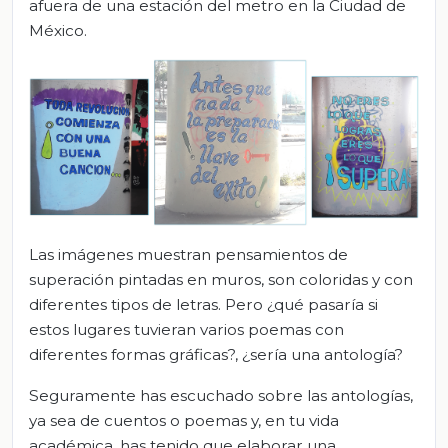
afuera de una estación del metro en la Ciudad de
México.
Las imágenes muestran pensamientos de
superación pintadas en muros, son coloridas y con
diferentes tipos de letras. Pero ¿qué pasaría si
estos lugares tuvieran varios poemas con
diferentes formas gráficas?, ¿sería una antología?
Seguramente has escuchado sobre las antologías,
ya sea de cuentos o poemas y, en tu vida
académica, has tenido que elaborar una.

####################

**TASK TO CARRY OUT:**
Restate the listing word for word, pictures omitted.

**TASK OUTPUT:**
afuera de una estación del metro en la Ciudad de
México.
Las imágenes muestran pensamientos de
superación pintadas en muros, son coloridas y con
diferentes tipos de letras. Pero ¿qué pasaría si
estos lugares tuvieran varios poemas con
diferentes formas gráficas?, ¿sería una antología?
Seguramente has escuchado sobre las antologías,
ya sea de cuentos o poemas y, en tu vida
académica, has tenido que elaborar una.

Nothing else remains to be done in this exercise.